L'AVANT-MATCH

BROSSARD, Qc - Ilya Kovalchuk n'a pas pu s'empêcher de sourire quand on lui a rapporté la déclaration de Marc Bergevin de la veille, quand le directeur général du Canadien avait affirmé que l'attaquant russe en était à sa « dernière chance » en acceptant un contrat à faible risque avec la formation montréalaise.

Kovalchuk a accepté un contrat à deux volets d'une valeur de 700 000 $US, vendredi, environ deux semaines et demie après qu'il eut coupé les ponts avec les Kings de Los Angeles.

L'aventure hollywoodienne de Kovalchuk à son retour en Amérique du Nord après cinq campagnes dans la Ligue continentale de hockey (KHL) a connu une fin en queue de poisson. Après avoir amassé 16 buts et 18 aides en 64 sorties la saison dernière avec les Kings, Kovalchuk a été limité à trois buts et six aides en 17 sorties cet automne.

Après avoir affronté le Tricolore le 9 novembre au Centre Bell, il n'a plus enfilé l'uniforme des Kings. Son contrat a ensuite été résilié le 17 décembre.

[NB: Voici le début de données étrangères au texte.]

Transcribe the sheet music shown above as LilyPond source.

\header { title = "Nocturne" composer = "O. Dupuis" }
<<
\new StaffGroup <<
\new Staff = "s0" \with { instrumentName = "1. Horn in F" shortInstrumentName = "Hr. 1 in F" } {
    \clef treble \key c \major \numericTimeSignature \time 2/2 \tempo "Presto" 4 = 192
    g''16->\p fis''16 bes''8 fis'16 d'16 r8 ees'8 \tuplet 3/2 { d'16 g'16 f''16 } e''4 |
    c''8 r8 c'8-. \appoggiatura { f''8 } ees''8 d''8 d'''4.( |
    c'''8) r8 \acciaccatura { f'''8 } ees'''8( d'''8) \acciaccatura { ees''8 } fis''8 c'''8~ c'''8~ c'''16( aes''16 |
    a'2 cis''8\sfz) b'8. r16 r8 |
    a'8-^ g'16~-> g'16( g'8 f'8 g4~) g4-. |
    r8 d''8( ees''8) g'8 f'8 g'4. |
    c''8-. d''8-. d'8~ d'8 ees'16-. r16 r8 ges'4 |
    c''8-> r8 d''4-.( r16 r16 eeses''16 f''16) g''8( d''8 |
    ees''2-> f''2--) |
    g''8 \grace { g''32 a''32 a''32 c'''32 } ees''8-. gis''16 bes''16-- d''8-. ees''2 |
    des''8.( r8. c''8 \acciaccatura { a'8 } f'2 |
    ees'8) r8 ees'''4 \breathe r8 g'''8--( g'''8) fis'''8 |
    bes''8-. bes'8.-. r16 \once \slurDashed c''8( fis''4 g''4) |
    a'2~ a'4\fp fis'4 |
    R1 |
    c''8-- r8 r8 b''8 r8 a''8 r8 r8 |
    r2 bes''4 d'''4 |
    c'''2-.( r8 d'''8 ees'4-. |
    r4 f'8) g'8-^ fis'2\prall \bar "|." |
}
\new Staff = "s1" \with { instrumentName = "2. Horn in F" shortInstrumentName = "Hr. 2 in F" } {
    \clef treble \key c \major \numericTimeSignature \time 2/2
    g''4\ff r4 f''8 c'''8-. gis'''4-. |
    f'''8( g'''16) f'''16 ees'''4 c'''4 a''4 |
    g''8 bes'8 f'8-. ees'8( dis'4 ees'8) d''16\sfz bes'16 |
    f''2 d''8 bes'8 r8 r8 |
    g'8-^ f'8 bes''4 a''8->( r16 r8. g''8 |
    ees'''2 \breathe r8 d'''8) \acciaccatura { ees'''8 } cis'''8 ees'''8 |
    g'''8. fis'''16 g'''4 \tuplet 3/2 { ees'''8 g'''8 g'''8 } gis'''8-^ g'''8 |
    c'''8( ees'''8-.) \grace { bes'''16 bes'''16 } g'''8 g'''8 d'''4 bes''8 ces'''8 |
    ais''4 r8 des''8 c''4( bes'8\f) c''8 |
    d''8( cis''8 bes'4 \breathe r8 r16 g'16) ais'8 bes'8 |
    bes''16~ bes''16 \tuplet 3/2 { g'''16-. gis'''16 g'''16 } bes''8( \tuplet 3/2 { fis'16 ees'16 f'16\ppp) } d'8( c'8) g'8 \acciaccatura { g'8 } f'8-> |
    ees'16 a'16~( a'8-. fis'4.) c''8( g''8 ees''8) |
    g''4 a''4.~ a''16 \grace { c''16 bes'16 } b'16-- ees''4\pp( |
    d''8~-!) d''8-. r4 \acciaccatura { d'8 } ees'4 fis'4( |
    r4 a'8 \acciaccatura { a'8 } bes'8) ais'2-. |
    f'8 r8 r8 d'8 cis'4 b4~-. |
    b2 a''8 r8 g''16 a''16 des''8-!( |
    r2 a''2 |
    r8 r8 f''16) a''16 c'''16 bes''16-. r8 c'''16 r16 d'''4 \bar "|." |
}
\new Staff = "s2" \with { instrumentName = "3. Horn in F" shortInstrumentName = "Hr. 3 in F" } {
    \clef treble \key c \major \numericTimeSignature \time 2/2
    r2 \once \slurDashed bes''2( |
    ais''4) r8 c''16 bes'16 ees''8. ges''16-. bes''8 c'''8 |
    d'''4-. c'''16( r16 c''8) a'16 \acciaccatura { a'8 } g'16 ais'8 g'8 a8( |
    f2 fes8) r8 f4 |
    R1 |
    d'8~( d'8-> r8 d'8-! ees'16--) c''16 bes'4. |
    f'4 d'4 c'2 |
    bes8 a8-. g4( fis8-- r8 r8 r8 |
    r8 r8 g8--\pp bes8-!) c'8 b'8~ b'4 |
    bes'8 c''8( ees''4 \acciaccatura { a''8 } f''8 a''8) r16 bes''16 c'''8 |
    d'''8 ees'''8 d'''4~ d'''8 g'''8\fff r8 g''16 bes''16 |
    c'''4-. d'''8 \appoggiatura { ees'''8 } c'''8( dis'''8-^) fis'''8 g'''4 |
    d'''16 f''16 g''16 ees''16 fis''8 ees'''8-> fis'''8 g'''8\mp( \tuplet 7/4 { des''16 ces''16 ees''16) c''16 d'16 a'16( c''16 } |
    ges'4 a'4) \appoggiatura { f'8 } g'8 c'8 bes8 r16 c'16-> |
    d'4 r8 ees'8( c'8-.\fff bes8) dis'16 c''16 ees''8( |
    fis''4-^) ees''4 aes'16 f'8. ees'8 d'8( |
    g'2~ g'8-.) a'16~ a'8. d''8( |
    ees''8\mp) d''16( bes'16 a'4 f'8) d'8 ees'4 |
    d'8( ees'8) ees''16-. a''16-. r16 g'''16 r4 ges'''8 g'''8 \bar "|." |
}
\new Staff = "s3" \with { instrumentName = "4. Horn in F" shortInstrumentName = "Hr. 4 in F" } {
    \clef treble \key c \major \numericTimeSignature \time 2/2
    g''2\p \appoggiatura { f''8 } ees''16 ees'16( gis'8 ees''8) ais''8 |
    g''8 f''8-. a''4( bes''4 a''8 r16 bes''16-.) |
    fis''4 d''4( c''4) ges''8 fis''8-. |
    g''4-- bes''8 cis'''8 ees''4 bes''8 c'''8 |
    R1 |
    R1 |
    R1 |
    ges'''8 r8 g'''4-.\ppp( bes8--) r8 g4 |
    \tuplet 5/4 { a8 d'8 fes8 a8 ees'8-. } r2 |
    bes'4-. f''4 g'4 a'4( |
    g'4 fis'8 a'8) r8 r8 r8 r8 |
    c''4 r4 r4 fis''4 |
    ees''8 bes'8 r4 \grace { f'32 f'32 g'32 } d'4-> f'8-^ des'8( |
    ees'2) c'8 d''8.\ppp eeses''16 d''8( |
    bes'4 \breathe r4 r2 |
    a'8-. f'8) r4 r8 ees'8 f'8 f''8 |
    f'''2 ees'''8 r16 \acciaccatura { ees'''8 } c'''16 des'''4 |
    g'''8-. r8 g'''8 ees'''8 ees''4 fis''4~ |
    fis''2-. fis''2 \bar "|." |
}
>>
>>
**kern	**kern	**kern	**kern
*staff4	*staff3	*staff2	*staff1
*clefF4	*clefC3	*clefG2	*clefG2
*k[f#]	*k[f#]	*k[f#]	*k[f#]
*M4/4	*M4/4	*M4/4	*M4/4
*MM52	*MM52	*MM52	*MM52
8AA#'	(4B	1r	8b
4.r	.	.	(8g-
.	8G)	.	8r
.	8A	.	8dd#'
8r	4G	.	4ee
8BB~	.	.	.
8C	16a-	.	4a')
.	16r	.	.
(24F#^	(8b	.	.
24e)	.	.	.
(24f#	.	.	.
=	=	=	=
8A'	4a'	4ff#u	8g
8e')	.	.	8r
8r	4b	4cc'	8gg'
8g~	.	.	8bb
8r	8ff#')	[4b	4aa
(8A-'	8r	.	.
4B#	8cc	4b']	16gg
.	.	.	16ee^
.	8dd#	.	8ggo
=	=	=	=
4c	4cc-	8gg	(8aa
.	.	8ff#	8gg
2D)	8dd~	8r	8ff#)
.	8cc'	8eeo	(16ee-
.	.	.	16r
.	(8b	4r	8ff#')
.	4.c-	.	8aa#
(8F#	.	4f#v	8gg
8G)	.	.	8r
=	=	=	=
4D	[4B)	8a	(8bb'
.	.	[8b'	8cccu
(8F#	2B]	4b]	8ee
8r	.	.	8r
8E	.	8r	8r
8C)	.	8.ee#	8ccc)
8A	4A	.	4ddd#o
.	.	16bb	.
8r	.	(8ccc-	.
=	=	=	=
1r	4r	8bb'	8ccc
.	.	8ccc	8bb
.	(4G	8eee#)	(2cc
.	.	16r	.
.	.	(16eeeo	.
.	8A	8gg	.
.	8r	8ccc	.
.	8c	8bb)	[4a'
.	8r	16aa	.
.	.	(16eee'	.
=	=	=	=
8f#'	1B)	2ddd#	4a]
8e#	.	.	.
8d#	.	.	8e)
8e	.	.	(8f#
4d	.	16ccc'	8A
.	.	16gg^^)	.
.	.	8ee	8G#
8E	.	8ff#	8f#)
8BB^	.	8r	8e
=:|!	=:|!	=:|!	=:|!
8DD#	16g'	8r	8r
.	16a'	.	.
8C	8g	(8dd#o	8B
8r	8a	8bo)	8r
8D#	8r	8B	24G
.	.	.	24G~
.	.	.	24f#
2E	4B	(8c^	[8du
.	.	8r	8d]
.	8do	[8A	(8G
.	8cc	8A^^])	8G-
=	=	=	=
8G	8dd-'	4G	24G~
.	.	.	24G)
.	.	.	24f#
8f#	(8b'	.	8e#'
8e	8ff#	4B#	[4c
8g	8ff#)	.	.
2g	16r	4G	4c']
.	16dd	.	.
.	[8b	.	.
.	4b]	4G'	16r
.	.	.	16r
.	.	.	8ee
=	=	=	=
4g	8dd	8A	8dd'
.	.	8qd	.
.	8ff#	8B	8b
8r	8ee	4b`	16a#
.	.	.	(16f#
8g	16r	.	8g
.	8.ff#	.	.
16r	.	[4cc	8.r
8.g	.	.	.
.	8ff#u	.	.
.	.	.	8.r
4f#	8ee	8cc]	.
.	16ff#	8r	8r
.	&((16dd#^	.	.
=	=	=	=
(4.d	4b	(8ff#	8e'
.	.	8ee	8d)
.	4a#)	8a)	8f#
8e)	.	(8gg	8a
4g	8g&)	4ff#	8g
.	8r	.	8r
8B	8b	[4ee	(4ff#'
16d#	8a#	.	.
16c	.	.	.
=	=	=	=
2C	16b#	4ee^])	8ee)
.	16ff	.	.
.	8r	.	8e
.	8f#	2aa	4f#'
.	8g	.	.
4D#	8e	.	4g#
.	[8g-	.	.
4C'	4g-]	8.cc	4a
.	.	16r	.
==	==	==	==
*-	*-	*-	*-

« Je ne veux pas entrer dans les détails, a dit Kovalchuk lorsque questionné sur la fin de son séjour avec les Kings. Il y a plusieurs choses qui n'ont pas fonctionné, mais je préfère aller de l'avant. Je veux tout faire pour aider ma nouvelle équipe. »

« Pour moi, c'est une autre chance de repartir à neuf, a-t-il ajouté. Ça n'a pas fonctionné avec les Kings et c'est derrière moi. »

Kovalchuk a commencé sa première mêlée de presse en tant que membre du Canadien en affirmant en français qu'il est "très heureux d'être à Montréal". Il portait le numéro 17 et a admis qu'il allait remettre un cadeau à Brett Kulak dimanche pour le remercier de lui avoir cédé son numéro. Kulak portera dorénavant le 77.

En uniforme dès lundi?

Kovalchuk a indiqué qu'il continuait à s'entraîner à Miami depuis son divorce avec les Kings. Il a noté avoir perdu un peu de poids, question de suivre le rythme imposé par les jeunes patineurs de la LNH.

Il espère avoir rapidement l'occasion de prouver qu'il a de bonnes choses à offrir au Canadien. Pourquoi pas dès lundi, quand le Canadien accueillera les Jets de Winnipeg?

« C'est une chose de le dire, mais je veux aller sur la glace et le démontrer », a dit le Russe âgé de 36 ans.

« Je pense que l'on peut m'utiliser en avantage numérique. Je sais qu'il y a plusieurs blessés dans l'équipe. J'espère que ces gars-là vont revenir bientôt. »

Questionné en matinée sur le rôle qu'il avait l'intention de donner à Kovalchuk, l'entraîneur-chef Claude Julien n'avait pas encore de réponses à donner. Il a toutefois vanté le tir puissant et précis de celui qui a inscrit 436 buts en 897 parties dans la LNH avec les Thrashers d'Atlanta, les Devils du New Jersey et les Kings.

« Sur l'avantage numérique, il est un peu comme (Shea) Weber et les équipes tentent de l'empêcher de tirer, a noté Julien. Il a peut-être vieilli, mais il possède toujours un bon tir. »

Par rapport à son âge, Kovalchuk a insisté pour dire qu'il n'a jamais pensé à accrocher ses patins au cours des dernières semaines. Il a d'ailleurs rappelé qu'un retour dans la KHL était toujours une option pour lui. Mais pour l'instant, il est heureux de se retrouver chez le Canadien.

« Je ne voulais pas que ça se termine que ç'a pris fin à Los Angeles. Je ne voulais pas rester sur le banc à collecter mon chèque de paie », a-t-il insité.

« Ce n'était pas une question d'argent ou quoi que ce soit. Je veux jouer au hockey. C'est la chose que j'aime le plus faire », a conclu Kovalchuk.